Employee Free Choice Act

Corporations, legislators try to sell the Big Lie
By Hoyt N. Wheeler, West Columbia

As every purveyor of propaganda knows, there is no more effective way to fight rational ideas than the Big Lie. This is exactly what is being done by corporate spokesmen and their tame legislators with respect to the Employee Free Choice Act.

We see the effects of this in the attempt in the S.C. Legislature to enact a state constitutional amendment that would establish a right to vote in union representation processes in spite of the fact that this is a matter dealt with by the National Labor Relations Board under federal law.

The Employee Free Choice Act would require an employer to recognize a union as the representative of its employees upon the union showing that a majority of the employees had signed cards authorizing the union to represent them. Under current law, the employer may recognize the union but may also demand that there be a secret ballot election.

The Big Lie being broadcast is that this act would take away from workers something that they already have — the right to vote. Like all good lies, it contains a partial truth. It is true that an election is less likely under the Employee Free Choice Act (EFCA). However, the employees do not lose the right to vote. You can’t lose what you don’t have. Employees currently have no individual right to vote. It is employers who would lose the right to insist on an election.

The only case in which employees have rights in this regard that would be changed by the Employee Free Choice Act is this: Under a ruling by the National Labor Relations Board under Bush last year, if an employer accepts cards and recognizes a union on that basis, 30 percent of the employees can demand an election. Under the EFCA, they would still have the individual right to refuse to sign an authorization card.

So it is a right of the corporation, not rights of employees, that is at stake here.
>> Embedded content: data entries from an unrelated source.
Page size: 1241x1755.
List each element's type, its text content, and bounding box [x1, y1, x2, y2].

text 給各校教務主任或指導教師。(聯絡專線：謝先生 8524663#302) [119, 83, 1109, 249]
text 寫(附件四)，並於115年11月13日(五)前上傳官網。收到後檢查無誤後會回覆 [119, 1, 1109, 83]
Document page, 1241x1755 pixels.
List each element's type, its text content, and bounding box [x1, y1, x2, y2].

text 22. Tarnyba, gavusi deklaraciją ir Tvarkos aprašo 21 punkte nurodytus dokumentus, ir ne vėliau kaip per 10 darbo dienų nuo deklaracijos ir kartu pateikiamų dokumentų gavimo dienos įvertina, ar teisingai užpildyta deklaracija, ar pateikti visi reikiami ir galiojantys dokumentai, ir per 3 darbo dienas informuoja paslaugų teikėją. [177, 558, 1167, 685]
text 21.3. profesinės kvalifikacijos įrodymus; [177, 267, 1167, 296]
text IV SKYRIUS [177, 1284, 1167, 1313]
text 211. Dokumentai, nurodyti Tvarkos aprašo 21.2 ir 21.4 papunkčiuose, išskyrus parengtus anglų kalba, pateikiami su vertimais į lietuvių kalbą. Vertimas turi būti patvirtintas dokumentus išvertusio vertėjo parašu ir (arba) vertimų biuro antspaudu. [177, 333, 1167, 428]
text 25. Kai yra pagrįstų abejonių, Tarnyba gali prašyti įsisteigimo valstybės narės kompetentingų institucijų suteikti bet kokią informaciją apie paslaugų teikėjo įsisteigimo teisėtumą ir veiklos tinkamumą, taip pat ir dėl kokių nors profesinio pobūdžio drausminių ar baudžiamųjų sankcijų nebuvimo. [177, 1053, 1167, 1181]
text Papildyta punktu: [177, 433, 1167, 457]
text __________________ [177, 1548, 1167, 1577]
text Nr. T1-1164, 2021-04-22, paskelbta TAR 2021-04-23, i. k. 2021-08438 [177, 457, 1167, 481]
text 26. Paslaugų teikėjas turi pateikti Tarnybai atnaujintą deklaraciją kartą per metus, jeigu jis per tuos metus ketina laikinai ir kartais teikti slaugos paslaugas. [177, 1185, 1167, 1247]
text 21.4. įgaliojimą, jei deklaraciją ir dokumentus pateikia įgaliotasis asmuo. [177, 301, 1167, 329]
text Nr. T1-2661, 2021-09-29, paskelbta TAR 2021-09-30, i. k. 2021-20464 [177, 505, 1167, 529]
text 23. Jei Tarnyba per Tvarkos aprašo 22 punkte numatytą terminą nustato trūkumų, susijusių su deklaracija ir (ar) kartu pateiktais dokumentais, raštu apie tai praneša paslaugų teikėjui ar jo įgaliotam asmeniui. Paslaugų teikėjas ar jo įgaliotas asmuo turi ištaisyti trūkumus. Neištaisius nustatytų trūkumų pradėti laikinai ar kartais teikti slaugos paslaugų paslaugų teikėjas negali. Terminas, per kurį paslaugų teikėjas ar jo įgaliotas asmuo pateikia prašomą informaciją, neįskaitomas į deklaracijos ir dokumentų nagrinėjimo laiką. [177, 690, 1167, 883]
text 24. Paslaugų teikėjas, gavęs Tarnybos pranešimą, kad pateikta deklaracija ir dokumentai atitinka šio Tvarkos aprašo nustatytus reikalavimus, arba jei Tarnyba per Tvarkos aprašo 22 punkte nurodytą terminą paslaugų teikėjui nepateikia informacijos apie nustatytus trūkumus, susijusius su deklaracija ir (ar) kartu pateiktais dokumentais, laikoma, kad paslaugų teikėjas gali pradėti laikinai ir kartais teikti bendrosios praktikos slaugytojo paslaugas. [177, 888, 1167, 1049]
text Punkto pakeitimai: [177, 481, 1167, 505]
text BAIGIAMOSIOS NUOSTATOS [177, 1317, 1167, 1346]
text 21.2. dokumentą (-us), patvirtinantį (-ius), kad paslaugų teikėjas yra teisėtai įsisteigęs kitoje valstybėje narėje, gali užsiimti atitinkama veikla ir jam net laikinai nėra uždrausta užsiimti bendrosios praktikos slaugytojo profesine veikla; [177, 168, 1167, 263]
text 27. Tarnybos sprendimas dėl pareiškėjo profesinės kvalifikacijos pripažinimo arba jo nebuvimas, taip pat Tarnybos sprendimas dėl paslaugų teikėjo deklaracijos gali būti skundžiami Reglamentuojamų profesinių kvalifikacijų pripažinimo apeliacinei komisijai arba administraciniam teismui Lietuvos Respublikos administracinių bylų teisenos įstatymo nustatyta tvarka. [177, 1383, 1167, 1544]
This, of course, explains the cranking up of a big-time propaganda machine financed by corporations. Is it their deep concern for employees’ rights that has prompted this? Quite the contrary, it is their own power that is at stake. It is this that has led them to savagely attack this legislation.

For someone who doesn’t know how the union organization process works in practice, an election sounds perfectly reasonable. In the abstract, this makes sense. However, what we have experienced in recent years is a vigorous and successful attack on unions by employers, reducing them to 7.4 percent of the private sector work force.

Part of the reason for this is the inherent unfairness of the union representation process. It bears no resemblance to a political election. In representation elections, one party, the employer, has the power of economic life and death over em-ployees. It also has complete access to the workers, while the union has to struggle just to find out who they are, let alone meet with them.

Employers, employing highly skillful union avoidance consultants and lawyers, may bombard workers with anti-union information, movies and captive audience speeches on company time. Supervisors may meet one-on-one with employees, interrogating and pressuring them. Union organizers, on the other hand, have extraordinary difficulty locating and communicating with workers.

It is argued that it is always to the workers’ advantage to have an election. But do workers really want to be subjected to propaganda and pressure from their employer? This is what actually happens in a unionization campaign.

It is also argued that, under the Employee Free Choice Act, unions would coerce workers to sign cards. But currently unions need to get workers to sign cards in order to have an election. It is against the law to coerce workers in this process. Yet it is employers, not unions, who are charged by the National Labor Relations Board with almost all (88 percent in 2006 and 2007) of the violations of the National Labor Relations Act. Coercing employees to sign cards would remain an unfair labor practice under the Employee Free Choice Act and could cost a union its right to represent the employees.

Underlying this controversy is the fundamental question of whether unions should be given an opportunity to rise from the ashes and once again be a powerful force fighting for the interests of working people. One of the problems in our economy is a lack of purchasing power and security of workers. In addition to ensuring just treatment, unions raise wages and, more importantly, make it much more likely that workers have the security of health insurance and a guaranteed, defined benefit pension.

It was exactly to place more resources in the hands of workers through encouraging the ‘practice and procedure of collective bargaining’ that led to the Wagner Act during the Great Depression. This policy worked. It makes sense today.

Hoyt N. Wheeler, a retired college professor, has written several books on labor issues. He resides in West Columbia.